• **Prompt**
Omitting all images, transcribe the entries word for word.

• **Collected data**
'''

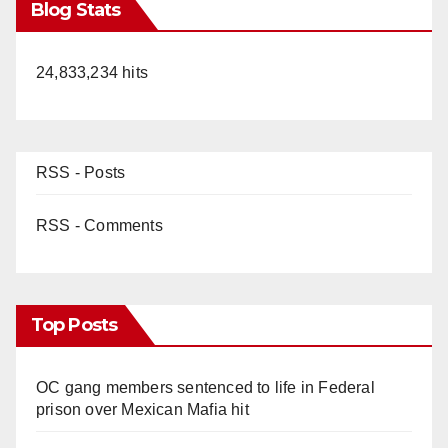
Blog Stats
24,833,234 hits
RSS - Posts
RSS - Comments
Top Posts
OC gang members sentenced to life in Federal
prison over Mexican Mafia hit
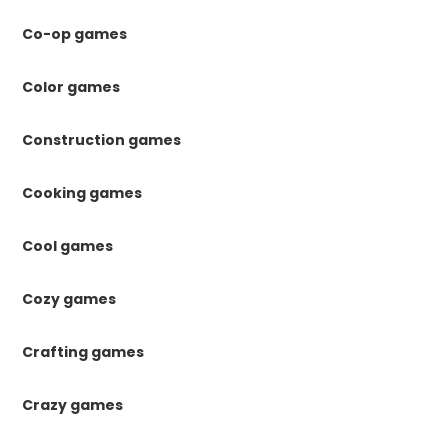
Co-op games
Color games
Construction games
Cooking games
Cool games
Cozy games
Crafting games
Crazy games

'''

• **Response for this exercise**
Blog Stats
24,833,234 hits
RSS - Posts
RSS - Comments
Top Posts
OC gang members sentenced to life in Federal
prison over Mexican Mafia hit
Co-op games
Color games
Construction games
Cooking games
Cool games
Cozy games
Crafting games
Crazy games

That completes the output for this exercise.